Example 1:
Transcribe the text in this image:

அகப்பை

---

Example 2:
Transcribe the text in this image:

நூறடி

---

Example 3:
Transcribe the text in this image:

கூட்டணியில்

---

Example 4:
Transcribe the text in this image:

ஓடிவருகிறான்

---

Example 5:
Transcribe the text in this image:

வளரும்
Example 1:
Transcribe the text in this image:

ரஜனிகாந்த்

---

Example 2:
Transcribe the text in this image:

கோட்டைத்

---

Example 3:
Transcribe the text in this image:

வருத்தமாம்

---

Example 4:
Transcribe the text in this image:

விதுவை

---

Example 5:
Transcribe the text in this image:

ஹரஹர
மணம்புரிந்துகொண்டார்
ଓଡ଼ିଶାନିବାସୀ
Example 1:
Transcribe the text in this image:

══════════════════════════════

> _Aim of the task_:
Each record above should be returned exactly as it appears.

> _Written reply_:
Example 1:
Transcribe the text in this image:

அகப்பை

---

Example 2:
Transcribe the text in this image:

நூறடி

---

Example 3:
Transcribe the text in this image:

கூட்டணியில்

---

Example 4:
Transcribe the text in this image:

ஓடிவருகிறான்

---

Example 5:
Transcribe the text in this image:

வளரும்
Example 1:
Transcribe the text in this image:

ரஜனிகாந்த்

---

Example 2:
Transcribe the text in this image:

கோட்டைத்

---

Example 3:
Transcribe the text in this image:

வருத்தமாம்

---

Example 4:
Transcribe the text in this image:

விதுவை

---

Example 5:
Transcribe the text in this image:

ஹரஹர
மணம்புரிந்துகொண்டார்
ଓଡ଼ିଶାନିବାସୀ
Example 1:
Transcribe the text in this image:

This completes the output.